I believe that the topic of this year Contest – ‘Art after Socio-Economic Perturbations’ – inspired to participate even those who would not have done it in other circumstances. On the one hand, such situation transforms Art History from something considered as a marginal subject by our society into a topical discipline, the one it should be. But, on the other hand, it made the texts excessively political, naïve and emotional, thus, reducing their critical aspect. And the latter is what a young generation traditionally lacks.

As an acting editor of ART UKRAINE, I would like to add that it is the most important that the Contest helps find young people who want and can write. When such people are provided with a possibility to demonstrate their writing, master their skills with advice and support their self-esteem with compliments, as a result one can receive a number of really gifted critics. Because the best stimulus in every activity is always the same – to understand that what you do is necessary and important. Especially in case of those who, to a question ‘Why do you write?’, answer ‘Because I want to be heard’.


Vira Baldyniuk 

The Art History Contest of the Stedley Art Foundation is a truly unique phenomenon not just for the field of arts. I am happy that it is there first and foremost as an editor of a site on contemporary culture. The work of the lecturers with the participants and valuable prizes for the winners are although a single, however effective means to change the situation in cultural journalism. The latter acutely lacks attention and stimuli nowadays. I follow the development of previous finalists and winners of the Contest: they have started working at cultural institutions and write on art professionally. Such situation demonstrates that the results of the Contest are not random, but of a lasting effect.

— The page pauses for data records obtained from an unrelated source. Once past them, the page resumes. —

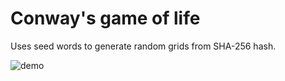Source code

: # Conway's game of life

Uses seed words to generate random grids from SHA-256 hash.

![demo](https://github.com/user-attachments/assets/153f5f23-e88c-42b0-8e38-ba6b76fb32c7)
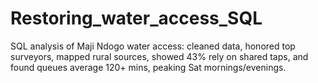 # Restoring_water_access_SQL
SQL analysis of Maji Ndogo water access: cleaned data, honored top surveyors, mapped rural sources, showed 43% rely on shared taps, and found queues average 120+ mins, peaking Sat mornings/evenings.
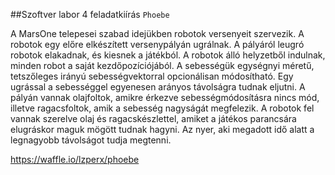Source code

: ##Szoftver labor 4 feladatkiírás
`Phoebe`

A MarsOne telepesei szabad idejükben robotok versenyeit szervezik.
A robotok egy előre elkészített versenypályán ugrálnak. A pályáról leugró robotok elakadnak, és kiesnek a játékból.
A robotok álló helyzetből indulnak, minden robot a saját kezdőpozíciójából.
A sebességük egységnyi méretű, tetszőleges irányú sebességvektorral opcionálisan módosítható. Egy ugrással a sebességgel egyenesen arányos távolságra tudnak eljutni.
A pályán vannak olajfoltok, amikre érkezve sebességmódosításra nincs mód, illetve ragacsfoltok, amik a sebesség nagyságát megfelezik.
A robotok fel vannak szerelve olaj és ragacskészlettel, amiket a játékos parancsára elugráskor maguk mögött tudnak hagyni.
Az nyer, aki megadott idő alatt a legnagyobb távolságot tudja megtenni.
 
 https://waffle.io/lzperx/phoebe
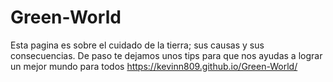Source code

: # Green-World
Esta pagina es sobre el cuidado de la tierra; sus causas y sus consecuencias. De paso te dejamos unos tips para que nos ayudas a lograr un mejor mundo para todos
https://kevinn809.github.io/Green-World/
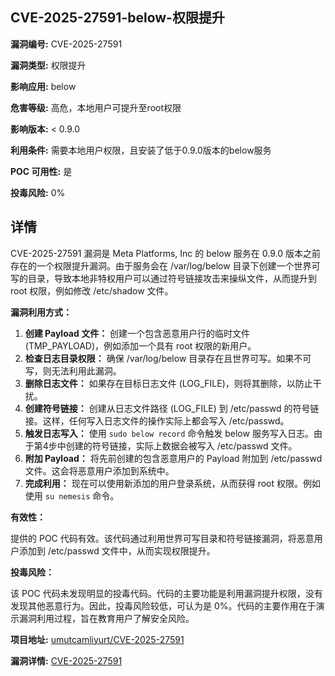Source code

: ## CVE-2025-27591-below-权限提升

**漏洞编号:** CVE-2025-27591

**漏洞类型:** 权限提升

**影响应用:** below

**危害等级:** 高危，本地用户可提升至root权限

**影响版本:** < 0.9.0

**利用条件:** 需要本地用户权限，且安装了低于0.9.0版本的below服务

**POC 可用性:** 是

**投毒风险:** 0%

## 详情

CVE-2025-27591 漏洞是 Meta Platforms, Inc 的 below 服务在 0.9.0 版本之前存在的一个权限提升漏洞。由于服务会在 /var/log/below 目录下创建一个世界可写的目录，导致本地非特权用户可以通过符号链接攻击来操纵文件，从而提升到 root 权限，例如修改 /etc/shadow 文件。

**漏洞利用方式：**

1.  **创建 Payload 文件：** 创建一个包含恶意用户行的临时文件 (TMP_PAYLOAD)，例如添加一个具有 root 权限的新用户。
2.  **检查日志目录权限：** 确保 /var/log/below 目录存在且世界可写。如果不可写，则无法利用此漏洞。
3.  **删除日志文件：** 如果存在目标日志文件 (LOG_FILE)，则将其删除，以防止干扰。
4.  **创建符号链接：** 创建从日志文件路径 (LOG_FILE) 到 /etc/passwd 的符号链接。这样，任何写入日志文件的操作实际上都会写入 /etc/passwd。
5.  **触发日志写入：** 使用 `sudo below record` 命令触发 below 服务写入日志。由于第4步中创建的符号链接，实际上数据会被写入 /etc/passwd 文件。
6.  **附加 Payload：** 将先前创建的包含恶意用户的 Payload 附加到 /etc/passwd 文件。这会将恶意用户添加到系统中。
7.  **完成利用：** 现在可以使用新添加的用户登录系统，从而获得 root 权限。例如使用 `su nemesis` 命令。

**有效性：**

提供的 POC 代码有效。该代码通过利用世界可写目录和符号链接漏洞，将恶意用户添加到 /etc/passwd 文件中，从而实现权限提升。

**投毒风险：**

该 POC 代码未发现明显的投毒代码。代码的主要功能是利用漏洞提升权限，没有发现其他恶意行为。因此，投毒风险较低，可认为是 0%。代码的主要作用在于演示漏洞利用过程，旨在教育用户了解安全风险。

**项目地址:** [umutcamliyurt/CVE-2025-27591](https://github.com/umutcamliyurt/CVE-2025-27591)

**漏洞详情:** [CVE-2025-27591](https://nvd.nist.gov/vuln/detail/CVE-2025-27591)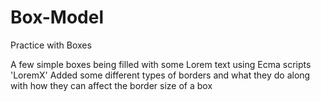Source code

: # Box-Model
Practice with Boxes 

A few simple boxes being filled with some Lorem text using Ecma scripts 'LoremX'
Added some different types of borders and what they do along with how they can affect the border size of a box
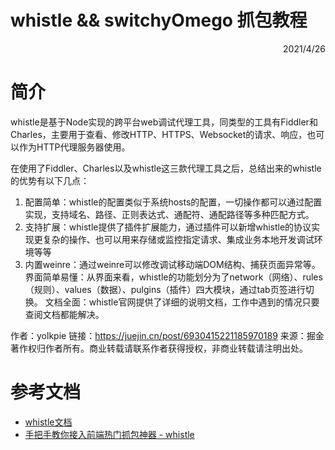 whistle && switchyOmego 抓包教程
=========================
 <div style="text-align: right">  2021/4/26 </div>
 
# 简介
whistle是基于Node实现的跨平台web调试代理工具，同类型的工具有Fiddler和Charles，主要用于查看、修改HTTP、HTTPS、Websocket的请求、响应，也可以作为HTTP代理服务器使用。

在使用了Fiddler、Charles以及whistle这三款代理工具之后，总结出来的whistle的优势有以下几点：

1. 配置简单：whistle的配置类似于系统hosts的配置，一切操作都可以通过配置实现，支持域名、路径、正则表达式、通配符、通配路径等多种匹配方式。
2. 支持扩展：whistle提供了插件扩展能力，通过插件可以新增whistle的协议实现更复杂的操作、也可以用来存储或监控指定请求、集成业务本地开发调试环境等等
3. 内置weinre：通过weinre可以修改调试移动端DOM结构、捕获页面异常等。
界面简单易懂：从界面来看，whistle的功能划分为了network（网络）、rules（规则）、values（数据）、pulgins（插件）四大模块，通过tab页签进行切换。
文档全面：whistle官网提供了详细的说明文档，工作中遇到的情况只要查阅文档都能解决。

作者：yolkpie
链接：https://juejin.cn/post/6930415221185970189
来源：掘金
著作权归作者所有。商业转载请联系作者获得授权，非商业转载请注明出处。
# 参考文档
* [whistle文档](http://wproxy.org/whistle/)
* [手把手教你接入前端热门抓包神器 - whistle](https://mp.weixin.qq.com/s?__biz=MzI1ODE4NzE1Nw==&mid=2247488739&idx=1&sn=d026ac0d064582c98e7171c2271e3ddf)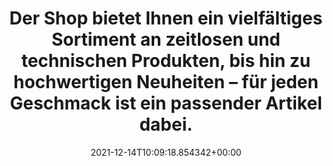 ---
date: '2021-12-14T10:09:18.854342+00:00'
found_at: '2014-12-29'
found_url: https://emea.int.sapmerchandise.com/
title: Der Shop bietet Ihnen ein vielfältiges Sortiment an zeitlosen und technischen
  Produkten, bis hin zu hochwertigen Neuheiten – für jeden Geschmack ist ein passender
  Artikel dabei.
---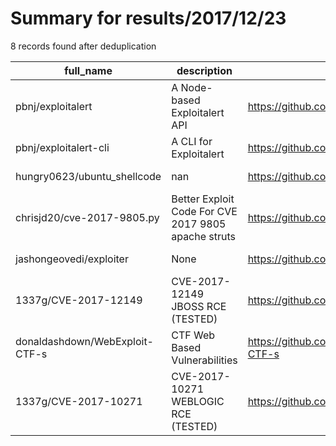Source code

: 
# Summary for results/2017/12/23
    
8 records found after deduplication

| full_name | description | html_url | matched_list | matched_count | pushed_at | size | stargazers_count | language | forks_count |
|--------------------------------|-----------------------------------------------------|---------------------------------------------------|----------------------|-----------------|---------------------------|--------|--------------------|------------|---------------|
| pbnj/exploitalert | A Node-based Exploitalert API | https://github.com/pbnj/exploitalert | ['exploit'] | 1 | 2017-12-23 19:56:47+00:00 | 38 | 2 | JavaScript | 0 |
| pbnj/exploitalert-cli | A CLI for Exploitalert | https://github.com/pbnj/exploitalert-cli | ['exploit'] | 1 | 2017-12-23 19:56:42+00:00 | 4857 | 5 | JavaScript | 0 |
| hungry0623/ubuntu_shellcode | nan | https://github.com/hungry0623/ubuntu_shellcode | ['shellcode'] | 1 | 2017-12-23 07:53:06+00:00 | 4 | 0 | C | 0 |
| chrisjd20/cve-2017-9805.py | Better Exploit Code For CVE 2017 9805 apache struts | https://github.com/chrisjd20/cve-2017-9805.py | ['cve-2', 'exploit'] | 2 | 2017-12-23 14:07:59+00:00 | 33 | 21 | Python | 8 |
| jashongeovedi/exploiter | None | https://github.com/jashongeovedi/exploiter | ['exploit'] | 1 | 2017-12-23 16:50:56+00:00 | 33 | 0 | PHP | 0 |
| 1337g/CVE-2017-12149 | CVE-2017-12149 JBOSS RCE (TESTED) | https://github.com/1337g/CVE-2017-12149 | ['cve-2', 'rce'] | 2 | 2017-12-23 06:43:16+00:00 | 4 | 11 | Python | 11 |
| donaldashdown/WebExploit-CTF-s | CTF Web Based Vulnerabilities | https://github.com/donaldashdown/WebExploit-CTF-s | ['exploit'] | 1 | 2017-12-23 03:50:37+00:00 | 216 | 0 | | 0 |
| 1337g/CVE-2017-10271 | CVE-2017-10271 WEBLOGIC RCE (TESTED) | https://github.com/1337g/CVE-2017-10271 | ['cve-2', 'rce'] | 2 | 2017-12-23 13:12:06+00:00 | 220 | 38 | Python | 27 |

Two days of trainings are probably not enough to ensure a qualitative work with a text and see it anew. However, it is enough to receive a creative stimulus at least. And such stimulus will help move forward. The finalists of this year Contest appear to be thoughtful, they know both Ukrainian and world contexts. The opinions of some participants need to be more balanced, the others, on the contrary, need to be more straightforward and structured. But there are a number of texts that have struck me with the level of analysis and conclusions. I wish there had been such contests when I was in my twenties.


Diana Klochko

I like ‘quiet contests’, the ones based on silence, calmness, thoughtfulness, exchange of opinions and emotional ‘splashes’ that are hardly there. The Art History Contest corresponds to the above description. I have been involved in it as a lecturer for two years in a row. Young participants write their essays on a ‘proposed topic’, the texts are read by experts and ‘corrected’ with lectures a little bit (because one has to acquire some level of importance to be eligible for serious criticism), and then a jury determines the winners from among those who respectively edited their texts. Everything seems simple and logical, however, it is this invisible ‘work on thinking’ that draws attention – the energy of change should come out in the live communication. And it does.

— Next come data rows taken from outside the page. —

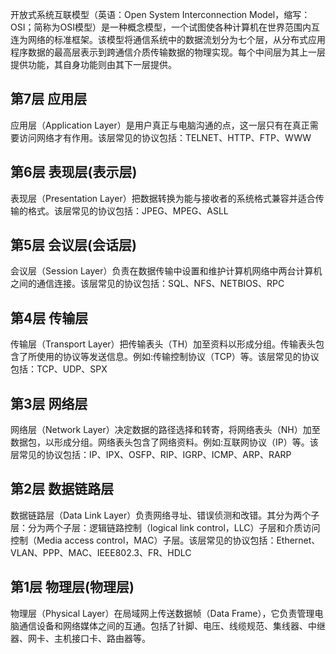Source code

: 开放式系统互联模型（英语：Open System Interconnection Model，缩写：OSI；简称为OSI模型）是一种概念模型，一个试图使各种计算机在世界范围内互连为网络的标准框架。该模型将通信系统中的数据流划分为七个层，从分布式应用程序数据的最高层表示到跨通信介质传输数据的物理实现。每个中间层为其上一层提供功能，其自身功能则由其下一层提供。

## 第7层 应用层
应用层（Application Layer）是用户真正与电脑沟通的点，这一层只有在真正需要访问网络才有作用。该层常见的协议包括：TELNET、HTTP、FTP、WWW

## 第6层 表现层(表示层)
表现层（Presentation Layer）把数据转换为能与接收者的系统格式兼容并适合传输的格式。该层常见的协议包括：JPEG、MPEG、ASLL

## 第5层 会议层(会话层)
会议层（Session Layer）负责在数据传输中设置和维护计算机网络中两台计算机之间的通信连接。该层常见的协议包括：SQL、NFS、NETBIOS、RPC 

## 第4层 传输层
传输层（Transport Layer）把传输表头（TH）加至资料以形成分组。传输表头包含了所使用的协议等发送信息。例如:传输控制协议（TCP）等。该层常见的协议包括：TCP、UDP、SPX

## 第3层 网络层
网络层（Network Layer）决定数据的路径选择和转寄，将网络表头（NH）加至数据包，以形成分组。网络表头包含了网络资料。例如:互联网协议（IP）等。该层常见的协议包括：IP、IPX、OSFP、RIP、IGRP、ICMP、ARP、RARP 

## 第2层 数据链路层
数据链路层（Data Link Layer）负责网络寻址、错误侦测和改错。其分为两个子层：分为两个子层：逻辑链路控制（logical link control，LLC）子层和介质访问控制（Media access control，MAC）子层。该层常见的协议包括：Ethernet、VLAN、PPP、MAC、IEEE802.3、FR、HDLC

## 第1层 物理层(物理层)
物理层（Physical Layer）在局域网上传送数据帧（Data Frame），它负责管理电脑通信设备和网络媒体之间的互通。包括了针脚、电压、线缆规范、集线器、中继器、网卡、主机接口卡、路由器等。
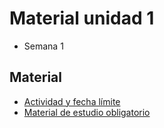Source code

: # Material unidad 1
* Semana 1

## Material
* [Actividad y fecha límite](https://github.com/jpgt155/estudio/blob/main/Taller%20de%20aplicaciones%20para%20internet/Semana%201/ACTIVIDAD.md)
* [Material de estudio obligatorio](#)
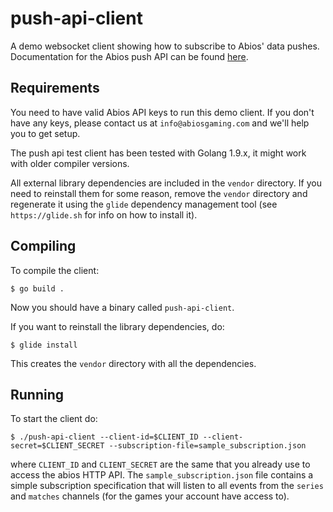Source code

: # push-api-client
A demo websocket client showing how to subscribe to Abios' data pushes. Documentation for the Abios push API can be found [here](https://docs.abiosgaming.com/v2/reference#new-push-api-overview).

## Requirements
You need to have valid Abios API keys to run this demo client. If you don't have any keys, please contact us at `info@abiosgaming.com` and we'll help you to get setup.
 
The push api test client has been tested with Golang 1.9.x, it might work with older compiler versions.

All external library dependencies are included in the `vendor` directory. If you need to reinstall them for some reason, remove the `vendor` directory and regenerate it using the `glide` dependency management tool (see `https://glide.sh` for info on how to install it).

## Compiling
To compile the client:

`$ go build .`

Now you should have a binary called `push-api-client`.


If you want to reinstall the library dependencies, do:

`$ glide install`

This creates the `vendor` directory with all the dependencies.


## Running
To start the client do:

 `$ ./push-api-client --client-id=$CLIENT_ID --client-secret=$CLIENT_SECRET --subscription-file=sample_subscription.json`

where `CLIENT_ID` and `CLIENT_SECRET` are the same that you already use to access the abios HTTP API. The `sample_subscription.json` file contains a simple subscription specification that will listen to all events from the `series` and `matches` channels (for the games your account have access to).
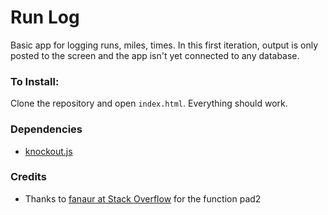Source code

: # Run Log
Basic app for logging runs, miles, times. In this first iteration, output is only posted to the screen and the app isn't yet connected to any database.

### To Install:

Clone the repository and open `index.html`. Everything should work.

### Dependencies

- [knockout.js](https://http://knockoutjs.com/) 

### Credits

- Thanks to [fanaur at Stack Overflow](http://stackoverflow.com/questions/8043026/javascript-format-number-to-have-2-digit) for the function pad2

I am glad to attend the lectures-meetings at the Stedley clinic. The latter is the epitome of the contemporary and stylish design. It makes me feel as if I am involved in an almost medical process that, step by step, delicately and prophylactically changes the state of art criticism.

It is a pleasure to me to flatter myself that, thanks to this Contest, my efforts contribute to what the Ukrainian art criticism is going to look like.